Of course, none of these shenanigans are limited to Indian startups. Sexual harassment, unfortunately, has been a fixture of the Indian workplace for years now, cutting across industries and regardless of hierarchy. Remnants of ineffectual business models and failed ventures, too, are scattered all over India’s corporate landscape. Messy family feuds aren’t entirely unusual either, if you consider the split between the founder couple at consulting firm Mu Sigma or the protracted fight that went down at YES Bank between CEO Rana Kapoor and his niece Shagun Gogia.

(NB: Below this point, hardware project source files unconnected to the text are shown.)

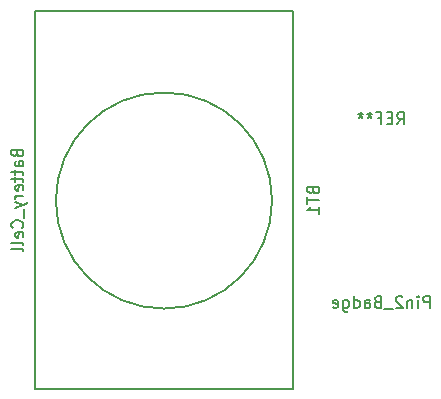
<source format=gbr>
G04 #@! TF.GenerationSoftware,KiCad,Pcbnew,5.0.2-bee76a0~70~ubuntu16.04.1*
G04 #@! TF.CreationDate,2019-01-04T08:40:48-07:00*
G04 #@! TF.ProjectId,MakerCozumel,4d616b65-7243-46f7-9a75-6d656c2e6b69,rev?*
G04 #@! TF.SameCoordinates,Original*
G04 #@! TF.FileFunction,Other,Fab,Bot*
%FSLAX46Y46*%
G04 Gerber Fmt 4.6, Leading zero omitted, Abs format (unit mm)*
G04 Created by KiCad (PCBNEW 5.0.2-bee76a0~70~ubuntu16.04.1) date Fri 04 Jan 2019 08:40:48 MST*
%MOMM*%
%LPD*%
G01*
G04 APERTURE LIST*
%ADD10C,0.150000*%
G04 APERTURE END LIST*
D10*
G04 #@! TO.C,BT1*
X129166229Y-100253800D02*
G75*
G03X129166229Y-100253800I-9151229J0D01*
G01*
X130915000Y-116177600D02*
X130915000Y-84177600D01*
X109118400Y-116177600D02*
X109118400Y-84177600D01*
X109115000Y-84177600D02*
X130915000Y-84177600D01*
X109115000Y-116177600D02*
X130915000Y-116177600D01*
G04 #@! TD*
G04 #@! TO.C,BT1*
X132643571Y-99417285D02*
X132691190Y-99560142D01*
X132738809Y-99607761D01*
X132834047Y-99655380D01*
X132976904Y-99655380D01*
X133072142Y-99607761D01*
X133119761Y-99560142D01*
X133167380Y-99464904D01*
X133167380Y-99083952D01*
X132167380Y-99083952D01*
X132167380Y-99417285D01*
X132215000Y-99512523D01*
X132262619Y-99560142D01*
X132357857Y-99607761D01*
X132453095Y-99607761D01*
X132548333Y-99560142D01*
X132595952Y-99512523D01*
X132643571Y-99417285D01*
X132643571Y-99083952D01*
X132167380Y-99941095D02*
X132167380Y-100512523D01*
X133167380Y-100226809D02*
X132167380Y-100226809D01*
X133167380Y-101369666D02*
X133167380Y-100798238D01*
X133167380Y-101083952D02*
X132167380Y-101083952D01*
X132310238Y-100988714D01*
X132405476Y-100893476D01*
X132453095Y-100798238D01*
X107573771Y-96272838D02*
X107621390Y-96415695D01*
X107669009Y-96463314D01*
X107764247Y-96510933D01*
X107907104Y-96510933D01*
X108002342Y-96463314D01*
X108049961Y-96415695D01*
X108097580Y-96320457D01*
X108097580Y-95939504D01*
X107097580Y-95939504D01*
X107097580Y-96272838D01*
X107145200Y-96368076D01*
X107192819Y-96415695D01*
X107288057Y-96463314D01*
X107383295Y-96463314D01*
X107478533Y-96415695D01*
X107526152Y-96368076D01*
X107573771Y-96272838D01*
X107573771Y-95939504D01*
X108097580Y-97368076D02*
X107573771Y-97368076D01*
X107478533Y-97320457D01*
X107430914Y-97225219D01*
X107430914Y-97034742D01*
X107478533Y-96939504D01*
X108049961Y-97368076D02*
X108097580Y-97272838D01*
X108097580Y-97034742D01*
X108049961Y-96939504D01*
X107954723Y-96891885D01*
X107859485Y-96891885D01*
X107764247Y-96939504D01*
X107716628Y-97034742D01*
X107716628Y-97272838D01*
X107669009Y-97368076D01*
X107430914Y-97701409D02*
X107430914Y-98082361D01*
X107097580Y-97844266D02*
X107954723Y-97844266D01*
X108049961Y-97891885D01*
X108097580Y-97987123D01*
X108097580Y-98082361D01*
X107430914Y-98272838D02*
X107430914Y-98653790D01*
X107097580Y-98415695D02*
X107954723Y-98415695D01*
X108049961Y-98463314D01*
X108097580Y-98558552D01*
X108097580Y-98653790D01*
X108049961Y-99368076D02*
X108097580Y-99272838D01*
X108097580Y-99082361D01*
X108049961Y-98987123D01*
X107954723Y-98939504D01*
X107573771Y-98939504D01*
X107478533Y-98987123D01*
X107430914Y-99082361D01*
X107430914Y-99272838D01*
X107478533Y-99368076D01*
X107573771Y-99415695D01*
X107669009Y-99415695D01*
X107764247Y-98939504D01*
X108097580Y-99844266D02*
X107430914Y-99844266D01*
X107621390Y-99844266D02*
X107526152Y-99891885D01*
X107478533Y-99939504D01*
X107430914Y-100034742D01*
X107430914Y-100129980D01*
X107430914Y-100368076D02*
X108097580Y-100606171D01*
X107430914Y-100844266D02*
X108097580Y-100606171D01*
X108335676Y-100510933D01*
X108383295Y-100463314D01*
X108430914Y-100368076D01*
X108192819Y-100987123D02*
X108192819Y-101749028D01*
X108002342Y-102558552D02*
X108049961Y-102510933D01*
X108097580Y-102368076D01*
X108097580Y-102272838D01*
X108049961Y-102129980D01*
X107954723Y-102034742D01*
X107859485Y-101987123D01*
X107669009Y-101939504D01*
X107526152Y-101939504D01*
X107335676Y-101987123D01*
X107240438Y-102034742D01*
X107145200Y-102129980D01*
X107097580Y-102272838D01*
X107097580Y-102368076D01*
X107145200Y-102510933D01*
X107192819Y-102558552D01*
X108049961Y-103368076D02*
X108097580Y-103272838D01*
X108097580Y-103082361D01*
X108049961Y-102987123D01*
X107954723Y-102939504D01*
X107573771Y-102939504D01*
X107478533Y-102987123D01*
X107430914Y-103082361D01*
X107430914Y-103272838D01*
X107478533Y-103368076D01*
X107573771Y-103415695D01*
X107669009Y-103415695D01*
X107764247Y-102939504D01*
X108097580Y-103987123D02*
X108049961Y-103891885D01*
X107954723Y-103844266D01*
X107097580Y-103844266D01*
X108097580Y-104510933D02*
X108049961Y-104415695D01*
X107954723Y-104368076D01*
X107097580Y-104368076D01*
G04 #@! TO.C,REF\002A\002A*
X139763333Y-93797380D02*
X140096666Y-93321190D01*
X140334761Y-93797380D02*
X140334761Y-92797380D01*
X139953809Y-92797380D01*
X139858571Y-92845000D01*
X139810952Y-92892619D01*
X139763333Y-92987857D01*
X139763333Y-93130714D01*
X139810952Y-93225952D01*
X139858571Y-93273571D01*
X139953809Y-93321190D01*
X140334761Y-93321190D01*
X139334761Y-93273571D02*
X139001428Y-93273571D01*
X138858571Y-93797380D02*
X139334761Y-93797380D01*
X139334761Y-92797380D01*
X138858571Y-92797380D01*
X138096666Y-93273571D02*
X138430000Y-93273571D01*
X138430000Y-93797380D02*
X138430000Y-92797380D01*
X137953809Y-92797380D01*
X137430000Y-92797380D02*
X137430000Y-93035476D01*
X137668095Y-92940238D02*
X137430000Y-93035476D01*
X137191904Y-92940238D01*
X137572857Y-93225952D02*
X137430000Y-93035476D01*
X137287142Y-93225952D01*
X136668095Y-92797380D02*
X136668095Y-93035476D01*
X136906190Y-92940238D02*
X136668095Y-93035476D01*
X136430000Y-92940238D01*
X136810952Y-93225952D02*
X136668095Y-93035476D01*
X136525238Y-93225952D01*
X142525238Y-109342180D02*
X142525238Y-108342180D01*
X142144285Y-108342180D01*
X142049047Y-108389800D01*
X142001428Y-108437419D01*
X141953809Y-108532657D01*
X141953809Y-108675514D01*
X142001428Y-108770752D01*
X142049047Y-108818371D01*
X142144285Y-108865990D01*
X142525238Y-108865990D01*
X141525238Y-109342180D02*
X141525238Y-108675514D01*
X141525238Y-108342180D02*
X141572857Y-108389800D01*
X141525238Y-108437419D01*
X141477619Y-108389800D01*
X141525238Y-108342180D01*
X141525238Y-108437419D01*
X141049047Y-108675514D02*
X141049047Y-109342180D01*
X141049047Y-108770752D02*
X141001428Y-108723133D01*
X140906190Y-108675514D01*
X140763333Y-108675514D01*
X140668095Y-108723133D01*
X140620476Y-108818371D01*
X140620476Y-109342180D01*
X140191904Y-108437419D02*
X140144285Y-108389800D01*
X140049047Y-108342180D01*
X139810952Y-108342180D01*
X139715714Y-108389800D01*
X139668095Y-108437419D01*
X139620476Y-108532657D01*
X139620476Y-108627895D01*
X139668095Y-108770752D01*
X140239523Y-109342180D01*
X139620476Y-109342180D01*
X139430000Y-109437419D02*
X138668095Y-109437419D01*
X138096666Y-108818371D02*
X137953809Y-108865990D01*
X137906190Y-108913609D01*
X137858571Y-109008847D01*
X137858571Y-109151704D01*
X137906190Y-109246942D01*
X137953809Y-109294561D01*
X138049047Y-109342180D01*
X138430000Y-109342180D01*
X138430000Y-108342180D01*
X138096666Y-108342180D01*
X138001428Y-108389800D01*
X137953809Y-108437419D01*
X137906190Y-108532657D01*
X137906190Y-108627895D01*
X137953809Y-108723133D01*
X138001428Y-108770752D01*
X138096666Y-108818371D01*
X138430000Y-108818371D01*
X137001428Y-109342180D02*
X137001428Y-108818371D01*
X137049047Y-108723133D01*
X137144285Y-108675514D01*
X137334761Y-108675514D01*
X137430000Y-108723133D01*
X137001428Y-109294561D02*
X137096666Y-109342180D01*
X137334761Y-109342180D01*
X137430000Y-109294561D01*
X137477619Y-109199323D01*
X137477619Y-109104085D01*
X137430000Y-109008847D01*
X137334761Y-108961228D01*
X137096666Y-108961228D01*
X137001428Y-108913609D01*
X136096666Y-109342180D02*
X136096666Y-108342180D01*
X136096666Y-109294561D02*
X136191904Y-109342180D01*
X136382380Y-109342180D01*
X136477619Y-109294561D01*
X136525238Y-109246942D01*
X136572857Y-109151704D01*
X136572857Y-108865990D01*
X136525238Y-108770752D01*
X136477619Y-108723133D01*
X136382380Y-108675514D01*
X136191904Y-108675514D01*
X136096666Y-108723133D01*
X135191904Y-108675514D02*
X135191904Y-109485038D01*
X135239523Y-109580276D01*
X135287142Y-109627895D01*
X135382380Y-109675514D01*
X135525238Y-109675514D01*
X135620476Y-109627895D01*
X135191904Y-109294561D02*
X135287142Y-109342180D01*
X135477619Y-109342180D01*
X135572857Y-109294561D01*
X135620476Y-109246942D01*
X135668095Y-109151704D01*
X135668095Y-108865990D01*
X135620476Y-108770752D01*
X135572857Y-108723133D01*
X135477619Y-108675514D01*
X135287142Y-108675514D01*
X135191904Y-108723133D01*
X134334761Y-109294561D02*
X134430000Y-109342180D01*
X134620476Y-109342180D01*
X134715714Y-109294561D01*
X134763333Y-109199323D01*
X134763333Y-108818371D01*
X134715714Y-108723133D01*
X134620476Y-108675514D01*
X134430000Y-108675514D01*
X134334761Y-108723133D01*
X134287142Y-108818371D01*
X134287142Y-108913609D01*
X134763333Y-109008847D01*
G04 #@! TD*
M02*

</source>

But these incidents provide a much needed reality check to a community lionised in recent years as a singularly extraordinary space inhabited by singularly extraordinary talent. “We have put money behind a number of startups that merit nothing more than a summary rejection,” said Arvind Singhal, chairman of Technopak, a management consulting firm. The sector has been “over-glamourised,” Singhal insisted, diluting the need for an unique idea backed by management competence.

These events also mirror the fact that India’s startup ecosystem still isn’t mature, said Kartik Hosanagar, a professor of technology and digital business at The Wharton School. “These cases call into question the workplace culture and HR practices (TVF), bankruptcy proceedings (Stayzilla) and governance (Shopclues),” he said. “None of these ever get any attention at startups in India. The focus is always on growth and fundraising.”

It’s not that such issues gather attention in Silicon Valley all the time either—the Uber sexual harassment incident is a case in point. But Hosanagar argued that the general level of governance in the US startup ecosystem is much better.

“They also need better boards which include independent board members who can both mentor them and hold them accountable,” he added. “All this is lacking, leading to board discussions always coming down to growth and fundraising. As startups scale, they need much more than that, as these recent events show.”